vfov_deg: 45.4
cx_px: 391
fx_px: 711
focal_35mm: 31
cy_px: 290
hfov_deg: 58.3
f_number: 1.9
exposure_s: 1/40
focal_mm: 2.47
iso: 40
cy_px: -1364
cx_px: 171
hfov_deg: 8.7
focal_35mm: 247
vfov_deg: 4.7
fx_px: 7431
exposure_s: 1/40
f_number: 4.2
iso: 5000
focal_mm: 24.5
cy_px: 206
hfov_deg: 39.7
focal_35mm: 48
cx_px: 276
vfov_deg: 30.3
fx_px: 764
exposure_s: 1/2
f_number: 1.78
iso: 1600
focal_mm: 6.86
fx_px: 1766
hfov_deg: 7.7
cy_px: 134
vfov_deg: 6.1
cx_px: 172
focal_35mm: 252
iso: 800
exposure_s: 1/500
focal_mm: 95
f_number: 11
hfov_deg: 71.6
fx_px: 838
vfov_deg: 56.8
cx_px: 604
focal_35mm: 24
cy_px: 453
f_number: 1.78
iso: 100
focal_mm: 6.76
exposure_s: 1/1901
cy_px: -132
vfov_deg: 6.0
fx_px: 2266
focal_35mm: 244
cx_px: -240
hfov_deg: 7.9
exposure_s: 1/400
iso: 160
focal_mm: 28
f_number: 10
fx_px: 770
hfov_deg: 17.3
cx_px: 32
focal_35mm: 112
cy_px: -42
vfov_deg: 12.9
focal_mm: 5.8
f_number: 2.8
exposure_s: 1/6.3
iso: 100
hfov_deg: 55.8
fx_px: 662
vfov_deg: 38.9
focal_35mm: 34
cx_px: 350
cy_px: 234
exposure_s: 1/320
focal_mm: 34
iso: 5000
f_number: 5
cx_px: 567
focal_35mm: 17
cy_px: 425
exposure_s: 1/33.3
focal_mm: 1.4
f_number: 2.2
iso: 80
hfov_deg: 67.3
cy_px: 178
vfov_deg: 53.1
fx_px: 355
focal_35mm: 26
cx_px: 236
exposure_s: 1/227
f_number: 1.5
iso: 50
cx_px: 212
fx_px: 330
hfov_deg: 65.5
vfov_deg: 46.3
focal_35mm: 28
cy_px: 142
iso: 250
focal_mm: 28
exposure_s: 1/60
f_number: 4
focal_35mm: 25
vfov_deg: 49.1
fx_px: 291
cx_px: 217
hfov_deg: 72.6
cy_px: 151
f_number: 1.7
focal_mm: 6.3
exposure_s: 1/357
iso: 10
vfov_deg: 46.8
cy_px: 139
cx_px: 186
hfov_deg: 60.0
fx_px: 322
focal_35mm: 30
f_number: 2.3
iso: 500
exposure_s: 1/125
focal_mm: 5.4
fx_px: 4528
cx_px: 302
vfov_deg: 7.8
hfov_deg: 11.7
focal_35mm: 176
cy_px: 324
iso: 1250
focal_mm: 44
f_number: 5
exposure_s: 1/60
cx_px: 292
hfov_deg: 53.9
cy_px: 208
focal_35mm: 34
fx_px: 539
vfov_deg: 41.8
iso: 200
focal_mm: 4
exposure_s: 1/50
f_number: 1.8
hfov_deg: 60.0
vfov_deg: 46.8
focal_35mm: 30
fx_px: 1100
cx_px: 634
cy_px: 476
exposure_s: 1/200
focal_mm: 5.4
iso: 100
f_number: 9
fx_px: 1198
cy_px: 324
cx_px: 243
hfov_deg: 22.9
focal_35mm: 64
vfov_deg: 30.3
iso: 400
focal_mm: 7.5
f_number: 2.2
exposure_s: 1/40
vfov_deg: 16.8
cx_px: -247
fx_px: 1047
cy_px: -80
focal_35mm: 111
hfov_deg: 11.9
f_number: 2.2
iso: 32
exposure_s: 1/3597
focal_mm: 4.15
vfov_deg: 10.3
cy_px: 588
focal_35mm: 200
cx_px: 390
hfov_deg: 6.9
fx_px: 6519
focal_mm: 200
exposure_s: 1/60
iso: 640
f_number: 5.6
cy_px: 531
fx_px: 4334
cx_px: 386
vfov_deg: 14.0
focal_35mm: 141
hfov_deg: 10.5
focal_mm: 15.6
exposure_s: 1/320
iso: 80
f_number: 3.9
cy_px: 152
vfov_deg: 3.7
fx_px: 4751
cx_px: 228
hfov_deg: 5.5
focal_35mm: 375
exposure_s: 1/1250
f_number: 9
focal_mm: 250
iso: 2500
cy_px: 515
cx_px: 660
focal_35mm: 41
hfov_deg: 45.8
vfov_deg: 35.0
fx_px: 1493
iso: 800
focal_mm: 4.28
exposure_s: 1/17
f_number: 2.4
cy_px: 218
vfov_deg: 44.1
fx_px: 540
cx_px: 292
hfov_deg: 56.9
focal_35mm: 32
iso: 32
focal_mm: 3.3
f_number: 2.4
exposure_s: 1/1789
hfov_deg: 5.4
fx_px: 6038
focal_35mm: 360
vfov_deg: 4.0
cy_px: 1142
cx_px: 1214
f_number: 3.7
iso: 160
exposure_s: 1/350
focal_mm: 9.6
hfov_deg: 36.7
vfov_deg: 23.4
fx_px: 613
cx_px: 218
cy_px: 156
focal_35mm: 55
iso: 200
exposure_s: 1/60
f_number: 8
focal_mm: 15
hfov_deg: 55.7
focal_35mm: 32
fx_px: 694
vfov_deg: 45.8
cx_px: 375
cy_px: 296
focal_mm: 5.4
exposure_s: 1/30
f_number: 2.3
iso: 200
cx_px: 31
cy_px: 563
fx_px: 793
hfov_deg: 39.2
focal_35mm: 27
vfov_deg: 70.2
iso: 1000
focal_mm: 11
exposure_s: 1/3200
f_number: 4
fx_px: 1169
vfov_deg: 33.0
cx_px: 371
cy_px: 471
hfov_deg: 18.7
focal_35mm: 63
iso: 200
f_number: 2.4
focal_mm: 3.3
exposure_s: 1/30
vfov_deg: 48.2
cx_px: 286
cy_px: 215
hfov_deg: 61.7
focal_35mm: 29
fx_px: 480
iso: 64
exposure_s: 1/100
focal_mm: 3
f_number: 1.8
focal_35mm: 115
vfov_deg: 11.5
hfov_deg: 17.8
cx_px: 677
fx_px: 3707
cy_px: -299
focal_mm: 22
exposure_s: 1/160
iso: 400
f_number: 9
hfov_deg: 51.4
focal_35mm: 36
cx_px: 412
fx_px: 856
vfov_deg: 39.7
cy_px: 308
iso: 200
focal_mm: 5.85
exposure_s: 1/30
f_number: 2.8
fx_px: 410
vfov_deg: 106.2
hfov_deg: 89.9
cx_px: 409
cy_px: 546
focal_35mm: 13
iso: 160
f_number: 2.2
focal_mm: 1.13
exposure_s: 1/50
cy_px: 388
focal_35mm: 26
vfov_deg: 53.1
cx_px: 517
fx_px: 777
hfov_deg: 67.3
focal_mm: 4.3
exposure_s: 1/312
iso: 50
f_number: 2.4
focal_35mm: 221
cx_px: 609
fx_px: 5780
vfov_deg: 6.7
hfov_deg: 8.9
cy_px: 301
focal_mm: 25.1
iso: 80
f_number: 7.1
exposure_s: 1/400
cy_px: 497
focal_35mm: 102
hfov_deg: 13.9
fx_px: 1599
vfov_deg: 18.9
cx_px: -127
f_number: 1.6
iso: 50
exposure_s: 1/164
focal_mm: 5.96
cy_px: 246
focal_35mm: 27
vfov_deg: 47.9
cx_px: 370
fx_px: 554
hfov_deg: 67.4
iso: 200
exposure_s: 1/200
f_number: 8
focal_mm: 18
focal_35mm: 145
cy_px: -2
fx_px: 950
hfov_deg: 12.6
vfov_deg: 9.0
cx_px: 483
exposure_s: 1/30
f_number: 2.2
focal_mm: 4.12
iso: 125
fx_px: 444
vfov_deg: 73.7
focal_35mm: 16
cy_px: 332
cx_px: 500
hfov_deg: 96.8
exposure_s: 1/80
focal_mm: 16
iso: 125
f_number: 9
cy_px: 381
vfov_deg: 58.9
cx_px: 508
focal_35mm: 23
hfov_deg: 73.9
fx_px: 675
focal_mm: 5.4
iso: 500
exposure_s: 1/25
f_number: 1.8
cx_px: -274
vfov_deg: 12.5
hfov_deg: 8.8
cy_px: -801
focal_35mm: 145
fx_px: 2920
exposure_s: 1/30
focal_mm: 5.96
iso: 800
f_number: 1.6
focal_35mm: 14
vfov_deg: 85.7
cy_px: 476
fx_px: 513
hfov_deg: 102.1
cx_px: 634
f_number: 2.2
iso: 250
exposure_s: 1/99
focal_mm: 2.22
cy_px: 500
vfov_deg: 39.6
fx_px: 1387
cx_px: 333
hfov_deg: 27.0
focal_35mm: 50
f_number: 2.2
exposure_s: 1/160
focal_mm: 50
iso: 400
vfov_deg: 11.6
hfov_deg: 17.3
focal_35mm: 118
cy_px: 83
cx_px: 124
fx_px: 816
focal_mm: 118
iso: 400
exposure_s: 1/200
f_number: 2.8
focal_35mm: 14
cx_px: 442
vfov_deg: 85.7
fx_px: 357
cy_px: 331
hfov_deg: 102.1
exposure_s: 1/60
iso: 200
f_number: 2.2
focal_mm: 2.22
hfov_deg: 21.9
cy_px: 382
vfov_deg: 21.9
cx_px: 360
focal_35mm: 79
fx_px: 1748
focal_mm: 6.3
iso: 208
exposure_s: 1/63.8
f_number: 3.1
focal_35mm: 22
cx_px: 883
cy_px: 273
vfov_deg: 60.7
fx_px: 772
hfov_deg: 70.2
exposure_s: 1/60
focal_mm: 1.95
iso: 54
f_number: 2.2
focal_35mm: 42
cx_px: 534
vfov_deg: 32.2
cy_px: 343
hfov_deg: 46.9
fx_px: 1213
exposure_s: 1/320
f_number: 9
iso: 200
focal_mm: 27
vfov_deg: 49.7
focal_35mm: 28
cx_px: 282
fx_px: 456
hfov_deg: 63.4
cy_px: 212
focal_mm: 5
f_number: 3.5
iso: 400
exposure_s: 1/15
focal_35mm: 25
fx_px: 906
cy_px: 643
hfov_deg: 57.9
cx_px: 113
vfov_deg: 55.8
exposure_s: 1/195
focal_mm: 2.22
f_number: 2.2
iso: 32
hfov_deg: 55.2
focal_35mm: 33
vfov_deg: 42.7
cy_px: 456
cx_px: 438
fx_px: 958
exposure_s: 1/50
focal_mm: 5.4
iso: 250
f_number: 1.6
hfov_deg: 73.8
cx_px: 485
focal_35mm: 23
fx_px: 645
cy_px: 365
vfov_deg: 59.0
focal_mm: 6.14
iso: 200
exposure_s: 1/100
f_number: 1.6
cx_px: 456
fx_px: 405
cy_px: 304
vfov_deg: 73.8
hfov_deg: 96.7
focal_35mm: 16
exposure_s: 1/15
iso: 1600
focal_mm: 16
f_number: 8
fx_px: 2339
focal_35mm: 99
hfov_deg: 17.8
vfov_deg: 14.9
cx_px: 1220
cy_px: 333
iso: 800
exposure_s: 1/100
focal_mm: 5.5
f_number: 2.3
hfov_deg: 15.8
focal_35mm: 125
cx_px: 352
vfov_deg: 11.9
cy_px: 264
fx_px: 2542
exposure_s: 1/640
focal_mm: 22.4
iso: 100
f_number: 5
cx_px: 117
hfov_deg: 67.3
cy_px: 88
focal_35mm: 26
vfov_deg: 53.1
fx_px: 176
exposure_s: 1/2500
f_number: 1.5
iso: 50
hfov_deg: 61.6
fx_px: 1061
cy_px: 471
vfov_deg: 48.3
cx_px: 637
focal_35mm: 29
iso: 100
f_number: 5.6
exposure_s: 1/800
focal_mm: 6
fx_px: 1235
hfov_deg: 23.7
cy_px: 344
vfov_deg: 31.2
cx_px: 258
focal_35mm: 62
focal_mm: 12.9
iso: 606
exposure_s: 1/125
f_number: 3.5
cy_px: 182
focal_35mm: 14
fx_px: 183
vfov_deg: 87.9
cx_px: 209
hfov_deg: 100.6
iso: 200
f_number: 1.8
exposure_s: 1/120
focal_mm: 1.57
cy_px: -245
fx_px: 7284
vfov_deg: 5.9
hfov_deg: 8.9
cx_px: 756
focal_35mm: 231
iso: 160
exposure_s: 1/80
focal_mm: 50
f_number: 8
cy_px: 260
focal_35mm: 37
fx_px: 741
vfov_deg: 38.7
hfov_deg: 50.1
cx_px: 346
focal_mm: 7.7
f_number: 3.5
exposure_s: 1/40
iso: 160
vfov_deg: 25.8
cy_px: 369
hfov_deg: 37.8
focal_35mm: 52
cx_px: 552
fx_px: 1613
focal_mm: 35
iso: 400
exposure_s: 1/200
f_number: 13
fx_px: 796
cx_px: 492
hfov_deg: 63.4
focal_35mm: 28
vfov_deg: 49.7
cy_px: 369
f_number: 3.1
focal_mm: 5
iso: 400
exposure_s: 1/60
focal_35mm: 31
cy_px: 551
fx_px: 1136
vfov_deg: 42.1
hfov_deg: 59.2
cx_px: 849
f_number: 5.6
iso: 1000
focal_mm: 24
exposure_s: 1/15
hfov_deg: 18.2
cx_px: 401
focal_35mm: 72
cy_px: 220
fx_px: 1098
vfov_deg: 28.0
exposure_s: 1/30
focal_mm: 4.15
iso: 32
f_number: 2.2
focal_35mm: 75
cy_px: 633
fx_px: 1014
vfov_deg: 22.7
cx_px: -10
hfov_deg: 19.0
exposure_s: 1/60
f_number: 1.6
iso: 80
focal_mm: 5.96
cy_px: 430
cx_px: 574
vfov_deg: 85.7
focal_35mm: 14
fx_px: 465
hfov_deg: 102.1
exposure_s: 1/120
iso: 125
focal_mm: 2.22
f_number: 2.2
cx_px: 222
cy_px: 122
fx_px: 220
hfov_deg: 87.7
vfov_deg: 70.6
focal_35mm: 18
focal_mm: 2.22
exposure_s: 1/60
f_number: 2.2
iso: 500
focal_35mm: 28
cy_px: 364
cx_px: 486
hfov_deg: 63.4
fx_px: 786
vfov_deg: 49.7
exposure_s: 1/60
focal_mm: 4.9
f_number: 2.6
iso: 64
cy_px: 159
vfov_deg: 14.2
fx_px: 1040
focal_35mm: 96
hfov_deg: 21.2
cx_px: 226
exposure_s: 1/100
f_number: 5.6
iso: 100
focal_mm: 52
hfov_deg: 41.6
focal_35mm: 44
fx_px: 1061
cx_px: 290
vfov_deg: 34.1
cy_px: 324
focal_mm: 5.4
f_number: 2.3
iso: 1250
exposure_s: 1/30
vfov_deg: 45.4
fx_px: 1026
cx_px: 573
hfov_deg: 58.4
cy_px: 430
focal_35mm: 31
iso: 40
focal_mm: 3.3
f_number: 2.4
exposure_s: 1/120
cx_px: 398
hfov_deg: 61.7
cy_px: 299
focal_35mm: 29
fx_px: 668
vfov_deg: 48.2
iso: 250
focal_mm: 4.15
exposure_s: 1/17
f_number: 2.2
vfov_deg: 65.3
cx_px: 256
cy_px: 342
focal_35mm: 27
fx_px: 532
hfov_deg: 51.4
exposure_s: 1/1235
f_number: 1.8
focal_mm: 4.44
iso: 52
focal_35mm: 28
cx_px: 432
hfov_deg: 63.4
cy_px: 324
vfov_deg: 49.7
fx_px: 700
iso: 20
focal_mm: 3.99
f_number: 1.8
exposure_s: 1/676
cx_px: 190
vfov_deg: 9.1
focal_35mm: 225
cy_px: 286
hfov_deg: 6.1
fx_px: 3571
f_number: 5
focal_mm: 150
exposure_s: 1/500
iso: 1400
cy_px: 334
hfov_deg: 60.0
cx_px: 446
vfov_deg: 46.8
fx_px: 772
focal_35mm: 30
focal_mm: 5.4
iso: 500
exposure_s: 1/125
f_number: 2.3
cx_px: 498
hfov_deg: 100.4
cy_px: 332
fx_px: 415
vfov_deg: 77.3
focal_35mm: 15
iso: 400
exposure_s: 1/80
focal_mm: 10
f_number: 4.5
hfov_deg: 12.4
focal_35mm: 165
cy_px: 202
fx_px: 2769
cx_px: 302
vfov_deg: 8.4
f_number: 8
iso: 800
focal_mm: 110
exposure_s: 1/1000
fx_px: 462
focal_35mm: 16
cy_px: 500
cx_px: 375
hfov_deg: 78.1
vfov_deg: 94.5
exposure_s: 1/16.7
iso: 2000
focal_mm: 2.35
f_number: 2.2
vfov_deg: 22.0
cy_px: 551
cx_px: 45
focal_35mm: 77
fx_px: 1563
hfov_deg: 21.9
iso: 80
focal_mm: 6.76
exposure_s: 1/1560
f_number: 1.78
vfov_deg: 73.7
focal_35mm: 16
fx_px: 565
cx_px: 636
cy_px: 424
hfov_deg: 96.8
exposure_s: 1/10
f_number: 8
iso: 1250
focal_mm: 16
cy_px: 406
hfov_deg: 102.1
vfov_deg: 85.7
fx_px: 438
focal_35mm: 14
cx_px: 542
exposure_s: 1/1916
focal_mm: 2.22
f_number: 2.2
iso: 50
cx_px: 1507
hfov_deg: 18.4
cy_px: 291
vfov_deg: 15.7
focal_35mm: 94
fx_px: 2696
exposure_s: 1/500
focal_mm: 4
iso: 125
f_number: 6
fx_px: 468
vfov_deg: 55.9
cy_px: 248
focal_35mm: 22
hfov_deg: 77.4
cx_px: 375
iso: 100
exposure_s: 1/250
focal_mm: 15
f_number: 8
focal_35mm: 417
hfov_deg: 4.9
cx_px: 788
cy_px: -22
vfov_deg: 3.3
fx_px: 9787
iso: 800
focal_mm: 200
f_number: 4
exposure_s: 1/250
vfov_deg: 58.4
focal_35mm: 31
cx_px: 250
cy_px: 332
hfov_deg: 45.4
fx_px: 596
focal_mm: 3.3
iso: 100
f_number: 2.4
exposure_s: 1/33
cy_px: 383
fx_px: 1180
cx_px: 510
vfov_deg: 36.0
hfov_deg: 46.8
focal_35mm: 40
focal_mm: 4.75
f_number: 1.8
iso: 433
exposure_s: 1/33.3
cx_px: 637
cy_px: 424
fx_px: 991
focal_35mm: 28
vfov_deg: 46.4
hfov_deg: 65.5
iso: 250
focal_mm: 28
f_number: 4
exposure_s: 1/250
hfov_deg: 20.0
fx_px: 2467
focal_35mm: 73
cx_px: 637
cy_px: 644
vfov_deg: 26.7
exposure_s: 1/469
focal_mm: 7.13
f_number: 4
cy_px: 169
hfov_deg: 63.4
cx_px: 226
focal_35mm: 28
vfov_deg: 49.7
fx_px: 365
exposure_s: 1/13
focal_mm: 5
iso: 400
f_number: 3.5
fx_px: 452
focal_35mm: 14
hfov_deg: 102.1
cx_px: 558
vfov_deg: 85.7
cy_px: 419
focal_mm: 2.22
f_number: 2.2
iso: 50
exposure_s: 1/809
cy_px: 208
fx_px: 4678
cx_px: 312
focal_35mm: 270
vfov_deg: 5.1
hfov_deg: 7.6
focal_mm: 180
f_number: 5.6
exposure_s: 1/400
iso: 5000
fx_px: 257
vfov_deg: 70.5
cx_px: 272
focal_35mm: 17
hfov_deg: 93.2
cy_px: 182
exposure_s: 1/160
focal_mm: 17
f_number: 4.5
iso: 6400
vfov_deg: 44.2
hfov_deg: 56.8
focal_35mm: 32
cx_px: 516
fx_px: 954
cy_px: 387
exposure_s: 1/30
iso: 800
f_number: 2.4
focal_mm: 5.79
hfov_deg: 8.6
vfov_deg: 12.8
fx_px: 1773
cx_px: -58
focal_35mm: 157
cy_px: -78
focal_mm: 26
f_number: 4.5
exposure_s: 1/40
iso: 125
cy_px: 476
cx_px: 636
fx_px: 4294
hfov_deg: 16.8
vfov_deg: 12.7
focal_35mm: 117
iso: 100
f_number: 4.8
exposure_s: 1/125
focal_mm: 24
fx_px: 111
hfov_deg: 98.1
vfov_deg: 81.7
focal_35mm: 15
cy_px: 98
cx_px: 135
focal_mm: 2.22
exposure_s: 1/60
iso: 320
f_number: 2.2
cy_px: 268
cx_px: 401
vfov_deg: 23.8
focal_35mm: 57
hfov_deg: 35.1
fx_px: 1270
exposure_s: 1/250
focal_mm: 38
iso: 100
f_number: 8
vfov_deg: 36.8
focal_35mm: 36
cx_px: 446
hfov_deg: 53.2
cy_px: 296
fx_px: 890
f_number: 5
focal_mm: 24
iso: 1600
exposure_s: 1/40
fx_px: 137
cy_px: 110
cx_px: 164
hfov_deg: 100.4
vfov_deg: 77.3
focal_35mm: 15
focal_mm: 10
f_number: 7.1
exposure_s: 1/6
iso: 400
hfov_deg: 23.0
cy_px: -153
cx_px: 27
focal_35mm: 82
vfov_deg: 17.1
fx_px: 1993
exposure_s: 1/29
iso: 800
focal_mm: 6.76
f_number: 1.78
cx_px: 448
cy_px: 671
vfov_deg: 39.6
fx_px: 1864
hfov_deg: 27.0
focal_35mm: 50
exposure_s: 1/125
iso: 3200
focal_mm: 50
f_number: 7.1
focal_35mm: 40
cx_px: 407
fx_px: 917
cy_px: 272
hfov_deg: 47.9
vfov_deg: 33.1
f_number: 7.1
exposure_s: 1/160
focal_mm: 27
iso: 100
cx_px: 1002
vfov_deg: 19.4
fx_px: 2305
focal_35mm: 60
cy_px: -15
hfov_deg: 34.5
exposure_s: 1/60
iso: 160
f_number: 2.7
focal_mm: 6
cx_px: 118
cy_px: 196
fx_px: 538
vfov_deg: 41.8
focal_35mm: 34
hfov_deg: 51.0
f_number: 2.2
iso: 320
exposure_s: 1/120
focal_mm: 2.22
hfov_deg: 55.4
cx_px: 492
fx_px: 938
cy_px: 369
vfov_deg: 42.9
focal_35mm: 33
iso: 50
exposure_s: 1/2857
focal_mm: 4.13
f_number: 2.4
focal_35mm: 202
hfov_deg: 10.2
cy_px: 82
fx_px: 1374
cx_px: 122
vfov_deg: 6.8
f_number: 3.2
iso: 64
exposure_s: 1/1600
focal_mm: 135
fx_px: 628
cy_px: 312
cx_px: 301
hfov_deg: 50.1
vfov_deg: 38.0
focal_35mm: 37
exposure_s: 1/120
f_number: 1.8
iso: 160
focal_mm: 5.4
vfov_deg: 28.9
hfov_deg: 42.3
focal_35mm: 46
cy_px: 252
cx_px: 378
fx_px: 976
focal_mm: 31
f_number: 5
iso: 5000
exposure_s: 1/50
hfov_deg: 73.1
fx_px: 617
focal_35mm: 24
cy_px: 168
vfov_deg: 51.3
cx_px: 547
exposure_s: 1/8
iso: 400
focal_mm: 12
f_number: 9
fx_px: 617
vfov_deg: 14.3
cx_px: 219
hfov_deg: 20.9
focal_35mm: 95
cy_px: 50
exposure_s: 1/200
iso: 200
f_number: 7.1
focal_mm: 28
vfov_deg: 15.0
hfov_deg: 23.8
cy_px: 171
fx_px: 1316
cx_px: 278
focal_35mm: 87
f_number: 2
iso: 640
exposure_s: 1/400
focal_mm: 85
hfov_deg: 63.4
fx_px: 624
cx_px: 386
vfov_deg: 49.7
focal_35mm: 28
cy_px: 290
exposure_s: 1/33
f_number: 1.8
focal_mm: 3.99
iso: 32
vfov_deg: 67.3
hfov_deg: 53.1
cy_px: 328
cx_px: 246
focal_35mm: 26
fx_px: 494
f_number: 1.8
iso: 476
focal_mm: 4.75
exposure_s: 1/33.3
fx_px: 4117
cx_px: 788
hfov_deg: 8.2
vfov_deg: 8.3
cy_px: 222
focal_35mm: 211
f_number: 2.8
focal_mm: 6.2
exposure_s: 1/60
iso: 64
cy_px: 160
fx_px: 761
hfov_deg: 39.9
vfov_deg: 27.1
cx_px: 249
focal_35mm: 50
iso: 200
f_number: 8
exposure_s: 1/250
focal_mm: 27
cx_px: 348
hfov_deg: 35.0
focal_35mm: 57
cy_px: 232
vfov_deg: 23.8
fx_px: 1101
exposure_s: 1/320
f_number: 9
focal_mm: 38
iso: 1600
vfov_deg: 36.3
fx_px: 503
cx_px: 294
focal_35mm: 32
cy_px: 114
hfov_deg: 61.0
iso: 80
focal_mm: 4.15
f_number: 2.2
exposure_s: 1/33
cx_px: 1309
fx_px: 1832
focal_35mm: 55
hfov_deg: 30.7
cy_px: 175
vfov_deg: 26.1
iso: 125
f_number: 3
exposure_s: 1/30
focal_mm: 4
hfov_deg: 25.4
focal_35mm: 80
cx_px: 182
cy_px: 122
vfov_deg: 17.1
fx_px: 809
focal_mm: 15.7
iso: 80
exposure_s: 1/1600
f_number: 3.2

■ **How to complete this task**: From the listing above, repeat exactly the lines starting at the line that includes "focal_35mm: 52" and ending at the line that includes "fx_px: 1040", with nothing outside that span.

■ **Your solution**:
focal_35mm: 52
cx_px: 552
fx_px: 1613
focal_mm: 35
iso: 400
exposure_s: 1/200
f_number: 13
fx_px: 796
cx_px: 492
hfov_deg: 63.4
focal_35mm: 28
vfov_deg: 49.7
cy_px: 369
f_number: 3.1
focal_mm: 5
iso: 400
exposure_s: 1/60
focal_35mm: 31
cy_px: 551
fx_px: 1136
vfov_deg: 42.1
hfov_deg: 59.2
cx_px: 849
f_number: 5.6
iso: 1000
focal_mm: 24
exposure_s: 1/15
hfov_deg: 18.2
cx_px: 401
focal_35mm: 72
cy_px: 220
fx_px: 1098
vfov_deg: 28.0
exposure_s: 1/30
focal_mm: 4.15
iso: 32
f_number: 2.2
focal_35mm: 75
cy_px: 633
fx_px: 1014
vfov_deg: 22.7
cx_px: -10
hfov_deg: 19.0
exposure_s: 1/60
f_number: 1.6
iso: 80
focal_mm: 5.96
cy_px: 430
cx_px: 574
vfov_deg: 85.7
focal_35mm: 14
fx_px: 465
hfov_deg: 102.1
exposure_s: 1/120
iso: 125
focal_mm: 2.22
f_number: 2.2
cx_px: 222
cy_px: 122
fx_px: 220
hfov_deg: 87.7
vfov_deg: 70.6
focal_35mm: 18
focal_mm: 2.22
exposure_s: 1/60
f_number: 2.2
iso: 500
focal_35mm: 28
cy_px: 364
cx_px: 486
hfov_deg: 63.4
fx_px: 786
vfov_deg: 49.7
exposure_s: 1/60
focal_mm: 4.9
f_number: 2.6
iso: 64
cy_px: 159
vfov_deg: 14.2
fx_px: 1040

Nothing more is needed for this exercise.